Dataset entries
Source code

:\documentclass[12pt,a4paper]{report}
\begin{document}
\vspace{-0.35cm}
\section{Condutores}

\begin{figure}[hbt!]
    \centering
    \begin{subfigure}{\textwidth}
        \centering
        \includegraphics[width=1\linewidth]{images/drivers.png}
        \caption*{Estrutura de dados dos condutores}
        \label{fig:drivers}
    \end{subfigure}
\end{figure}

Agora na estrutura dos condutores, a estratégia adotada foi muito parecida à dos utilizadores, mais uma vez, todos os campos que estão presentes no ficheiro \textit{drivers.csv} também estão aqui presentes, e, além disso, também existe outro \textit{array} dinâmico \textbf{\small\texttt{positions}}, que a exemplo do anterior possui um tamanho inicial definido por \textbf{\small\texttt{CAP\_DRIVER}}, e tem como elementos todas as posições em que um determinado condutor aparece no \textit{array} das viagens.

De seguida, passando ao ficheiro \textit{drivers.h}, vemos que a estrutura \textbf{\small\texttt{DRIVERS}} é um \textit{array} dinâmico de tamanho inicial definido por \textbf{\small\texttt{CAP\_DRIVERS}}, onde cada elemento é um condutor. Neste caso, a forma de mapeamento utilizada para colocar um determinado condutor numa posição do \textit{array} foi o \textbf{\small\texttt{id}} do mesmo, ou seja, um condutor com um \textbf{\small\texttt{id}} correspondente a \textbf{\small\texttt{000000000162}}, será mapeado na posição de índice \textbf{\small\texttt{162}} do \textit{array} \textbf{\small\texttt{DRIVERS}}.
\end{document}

- WHAT THE TASK REQUIRES
Lines above that include the string "begin" need to be copied.

- ANSWER TO THIS EXERCISE
\begin{document}
\begin{figure}[hbt!]
    \begin{subfigure}{\textwidth}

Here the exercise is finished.